Photo : Radio-Canada / Simon Martel
L’annonce même d’un rabais peut stimuler les achats de billets et pousser les prix à la hausse. Le rabais reste le même, mais le tarif sur lequel on se base pour offrir le prix final change, explique le professeur en gestion de l’aviation à l’Université McGill.
Selon lui, il y a un grave manque de transparence dans l’industrie concernant le prix des billets. La chose à faire maintenant, c’est de s’assurer que les acheteurs savent vraiment le prix sur lequel le tout est basé, affirme M. Gradek.
Comme les États-Unis et le Royaume-Uni, qui enquêtent sur la tarification algorithmique, le Bureau de la concurrence se penche aussi sur cette technologie (nouvelle fenêtre).
Le chien de garde a récemment organisé des consultations publiques (nouvelle fenêtre) à ce sujet.
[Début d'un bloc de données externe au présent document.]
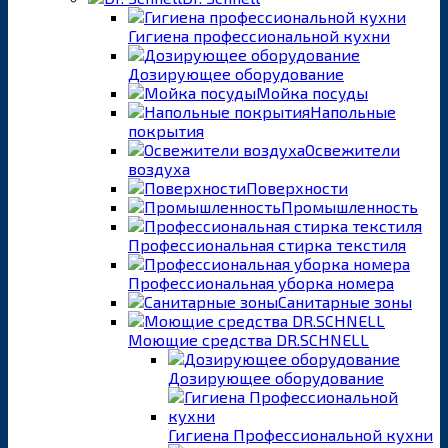
Гигиена профессиональной кухни
Дозирующее оборудование
Мойка посуды
Напольные
покрытия
Освежители
воздуха
Поверхности
Промышленность
Профессиональная стирка текстиля
Профессиональная уборка номера
Санитарные зоны
Моющие средства DR.SCHNELL
Дозирующее оборудование
Гигиена Профессиональной кухни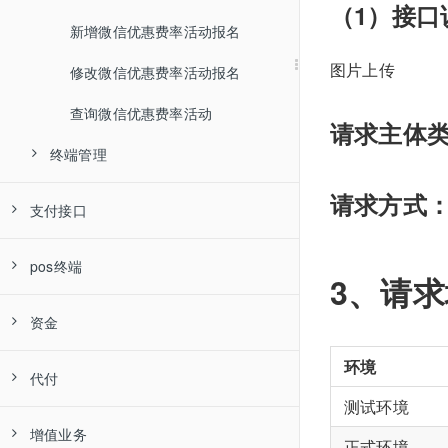
（1）接口
异步通知
新增/修改appid
新增微信优惠费率活动报名
资料确认
签约状态查询
结算信息变更申请
报备
申请单撤销
文件上传
图片上传
终端管理
新增授权目录
修改微信优惠费率活动报名
商户状态查询
电子合同查询
费率信息变更申请
重新报备
客户进件异步通知
申请单状态查询
微信实名认证申请单提交
权限管理
商户/终端报备结果查询
查询微信优惠费率活动
电子合同下载
变更图片上传
入网资料变更通知
码牌绑定
商户授权状态查询
微信实名认证申请单撤销
请求主体类型：
终端管理
业务变更管理
变更状态查询
合同签约异步通知
码牌查询
开通/关闭线上D0权限
查询实名认证申请单状态
终端设备绑定
商户资料变更
费率变更异步通知
终端绑定
开通小Y精灵
业务变更电子合同下载
微信实名认证明细信息查询
请求方式：
支付接口
终端设备解绑
商户资料变更异步通知
终端解绑
商户授权状态查询
扫码支付
pos终端
查询服务
报备异步通知
终端号查询
3、请
H5支付
聚合扫码支付
交易
碰音箱换绑
终端报备
刷绿音箱查询当日交易总额
资金
APP支付
支付宝花呗分期支付
产品说明
银联报备
终端交易流水查询
终端报备信息查询
商户余额查询
环境
快捷支付
正扫(二维码支付)
接口使用说明
接口使用说明
银联手机控件（银联线上收银台）支付
代付
终端管理
POS聚合退款
银联报备结果查询
支付宝碰一碰设备绑定
定时结算
商户余额查询
测试环境
担保交易
反扫(B扫C)
无卡快捷
微信公众号、小程序下单
支付宝生活号下单
产品说明
单笔代付
银联报备/更新接口
终端入库
增值业务
支付宝碰一碰设备解绑
正式环境
线下汇款充值
定时结算说明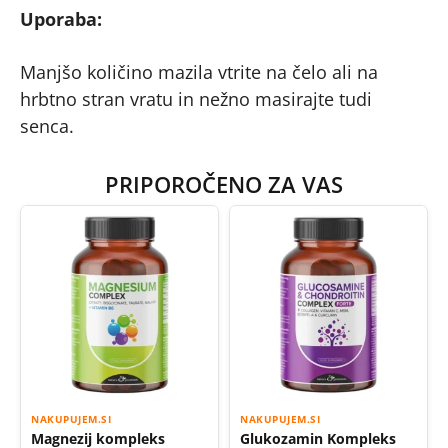
Uporaba:
Manjšo količino mazila vtrite na čelo ali na
hrbtno stran vratu in nežno masirajte tudi
senca.
PRIPOROČENO ZA VAS
NAKUPUJEM.SI
NAKUPUJEM.SI
Magnezij kompleks
Glukozamin Kompleks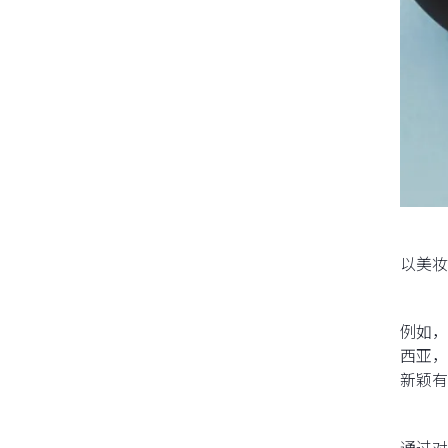
以美妆
例如，
西亚，
新颖有
通过对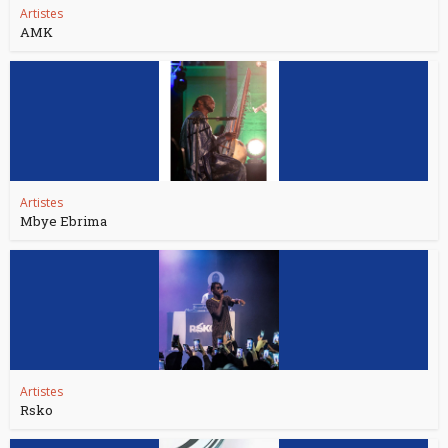
Artistes
AMK
Artistes
Mbye Ebrima
Artistes
Rsko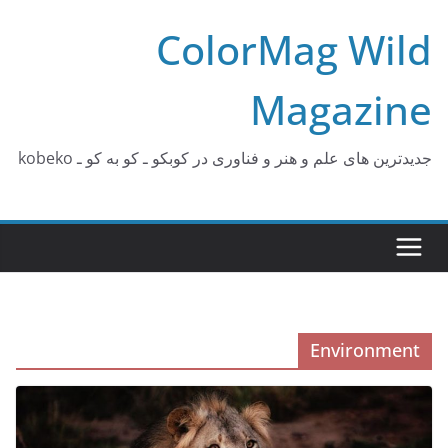
Ski
ColorMag Wild
t
conten
Magazine
جدیدترین های علم و هنر و فناوری در کوبکو ـ کو به کو ـ kobeko
Environment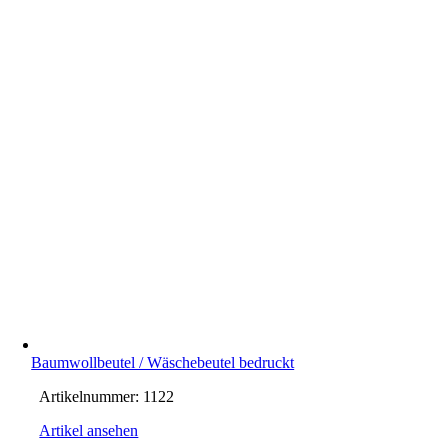
Baumwollbeutel / Wäschebeutel bedruckt
Artikelnummer:
1122
Artikel ansehen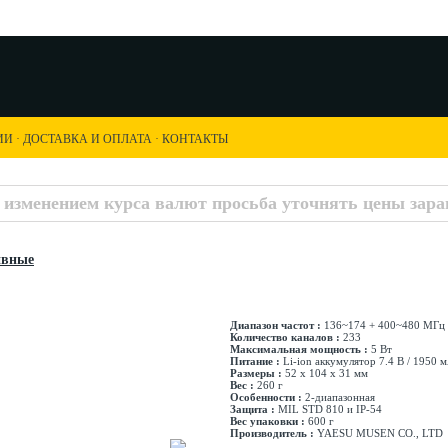
ИИ
·
ДОСТАВКА И ОПЛАТА
·
КОНТАКТЫ
с изменением курса валют просьба уточнять цены заран
ивные
Диапазон частот :
136~174 + 400~480 МГц
Количество каналов :
233
Максимальная мощность :
5 Вт
Питание :
Li-ion аккумулятор 7.4 В / 1950 
Размеры :
52 х 104 х 31 мм
Вес :
260 г
Особенности :
2-диапазонная
Защита :
MIL STD 810 и IP-54
Вес упаковки :
600 г
Производитель :
YAESU MUSEN CO., LTD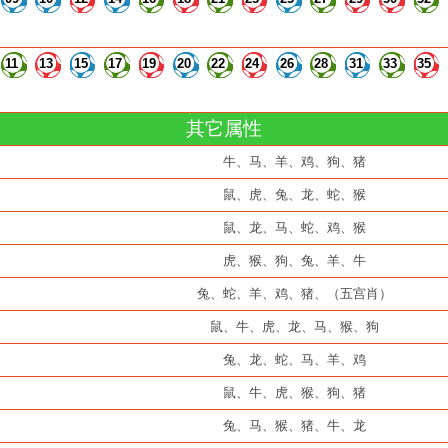
11
13
15
17
19
20
22
24
26
28
31
33
35
其它属性
牛、马、羊、鸡、狗、猪
鼠、虎、兔、龙、蛇、猴
鼠、龙、马、蛇、鸡、猴
虎、猴、狗、兔、羊、牛
兔、蛇、羊、鸡、猪、（五宫肖）
鼠、牛、虎、龙、马、猴、狗
兔、龙、蛇、马、羊、鸡
鼠、牛、虎、猴、狗、猪
兔、马、猴、猪、牛、龙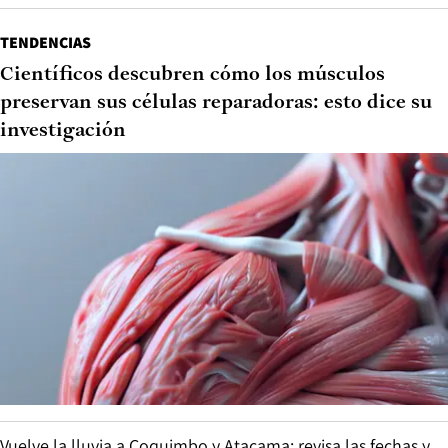
TENDENCIAS
Científicos descubren cómo los músculos
preservan sus células reparadoras: esto dice su
investigación
Vuelve la lluvia a Coquimbo y Atacama: revisa las fechas y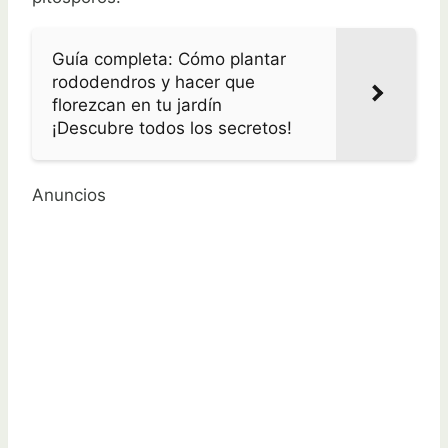
Guía completa: Cómo plantar
rododendros y hacer que
florezcan en tu jardín
¡Descubre todos los secretos!
Anuncios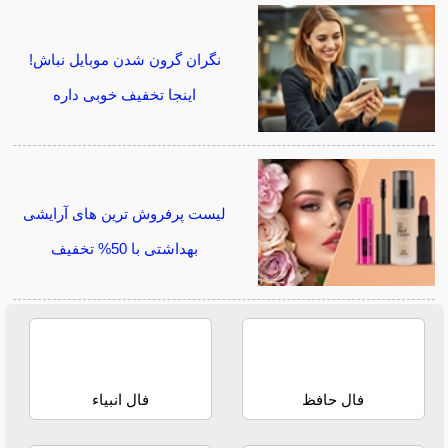
نگران گرون شدن موبایل نباش!
اینجا تخفیف خوبی داره
لیست پرفروش ترین های آرایشی
بهداشتی با 50% تخفیف
فال حافظ
فال انبیاء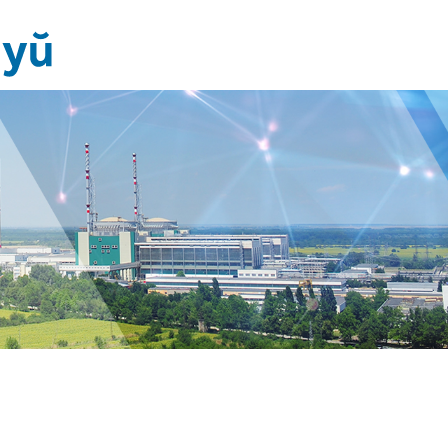
Новини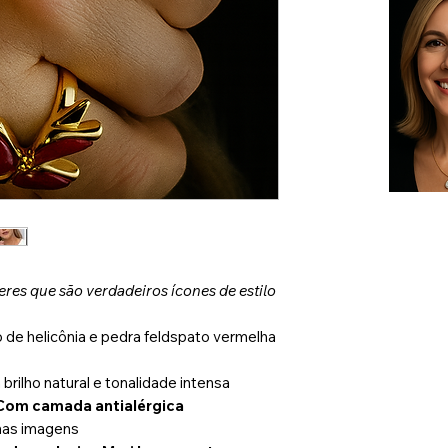
res que são verdadeiros ícones de estilo
de helicônia e pedra feldspato vermelha
rilho natural e tonalidade intensa
| Com camada antialérgica
as imagens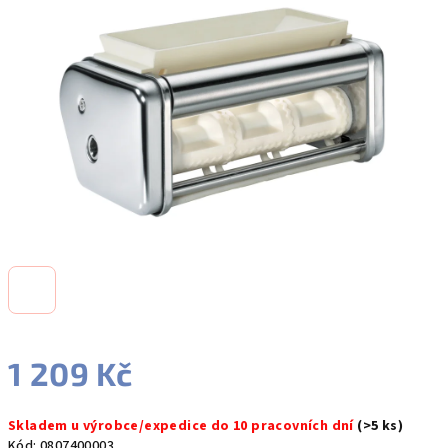
5
hvězdiček.
1 209 Kč
Měrná
Skladem u výrobce/expedice do 10 pracovních dní
(>5 ks)
cena:
Kód:
0807400003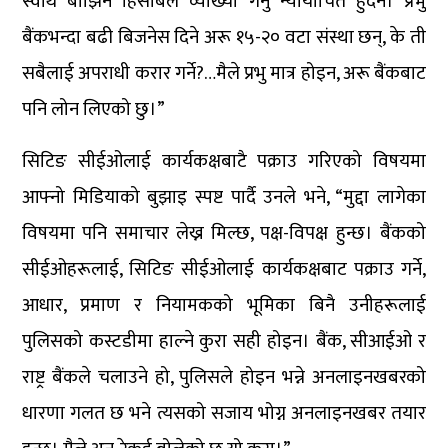
स्वार्थ बाझिने हिसाबले व्याख्या गर्नु न्यायोचित हुँदैन। प्रभु
बैंकभन्दा बढी बिजनेस दिने अरू १५-२० वटा संस्था छन्, के ती
सबैलाई अपराधी करार गर्ने?…मैले प्रभु मात्र होइन, अरू बैंकबाट
पनि लोन लिएको छु।”
सिटिङ सीईओलाई कार्यकक्षबाटै पक्राउ गरिएको विषयमा
आफ्नो मिडियाको बुझाइ स्पष्ट पार्दै उनले भने, “मुद्दा लागेका
विषयमा पनि समाचार लेख्न मिल्छ, पक्ष-विपक्ष हुन्छ। बैंकको
सीईओहरूलाई, सिटिङ सीईओलाई कार्यकक्षबाट पक्राउ गर्ने,
आधार, प्रमाण र नियामकको भूमिका बिनै उनीहरूलाई
पुलिसको कस्टडीमा हाल्ने कुरा सही होइन। बैंक, सीआईओ र
राष्ट्र बैंकले चलाउने हो, पुलिसले होइन भन्ने अनलाइनखबरको
धारणा गलत छ भने त्यसको सजाय भोग्न अनलाइनखबर तयार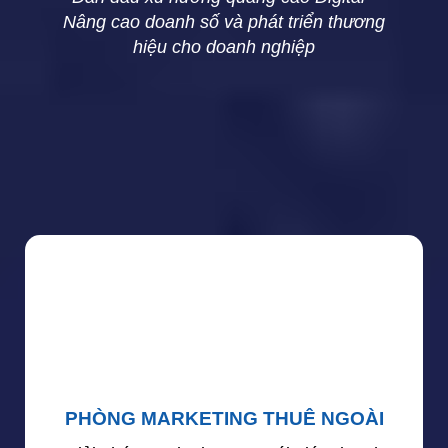
Nâng cao doanh số và phát triển thương
hiệu cho doanh nghiệp
PHÒNG MARKETING THUÊ NGOÀI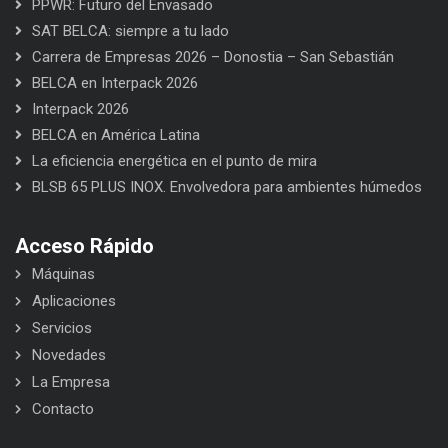
PPWR: Futuro del Envasado
SAT BELCA: siempre a tu lado
Carrera de Empresas 2026 – Donostia – San Sebastián
BELCA en Interpack 2026
Interpack 2026
BELCA en América Latina
La eficiencia energética en el punto de mira
BLSB 65 PLUS INOX. Envolvedora para ambientes húmedos
Acceso Rápido
Máquinas
Aplicaciones
Servicios
Novedades
La Empresa
Contacto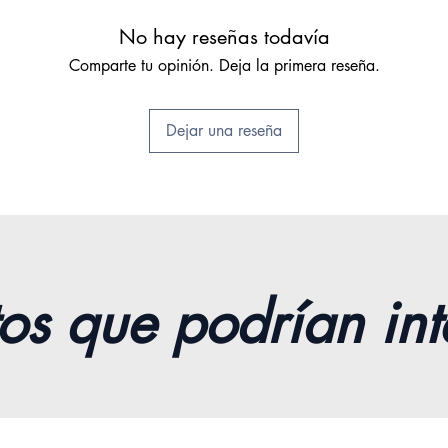
No hay reseñas todavía
✅ DEV
Comparte tu opinión. Deja la primera reseña.
GARANT
satisf
garant
Dejar una reseña
en 30 
os que podrían int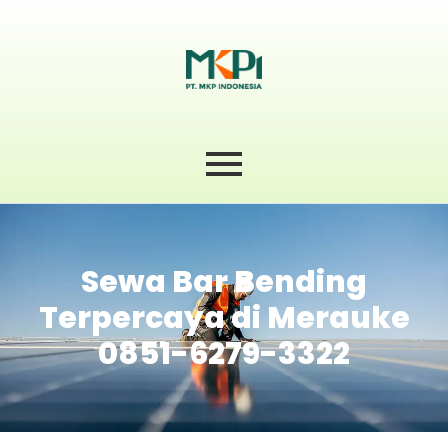
Sewa Bar Bending
Terpercaya di Merauke
0851-6279-3322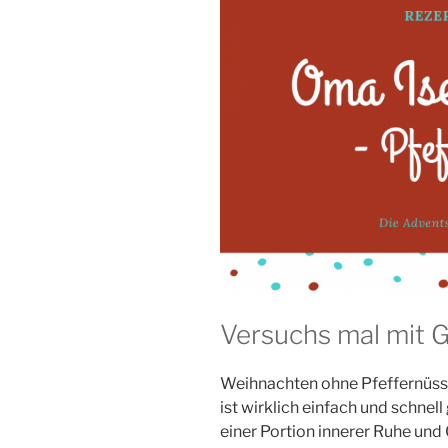
Versuchs mal mit G
Weihnachten ohne Pfeffernüsse 
ist wirklich einfach und schnell
einer Portion innerer Ruhe und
Des participants étaient préoccupés par le fait que les algorithmes de tarification fonctionnent comme une boîte noire. Il est donc très difficile pour les consommateurs de comprendre ou de contester la manière dont les prix sont établis.
Le couple de Montréal, pour sa part, dit avoir été surpris d’apprendre qu’une réduction de 20 % avait été appliquée sur sa première réservation. Ce n’était indiqué nulle part, souligne Melanie Lyman-Abramovitch.
Au moment de confirmer la seconde réservation, les clients n’avaient pas imaginé que les prix augmenteraient aussi rapidement. Nous n’avons aucun moyen de savoir comment la tarification dynamique influence réellement les prix des produits. On ne peut pas vraiment être un consommateur averti dans ce cas-là, dit son conjoint, Dan Pomerantz.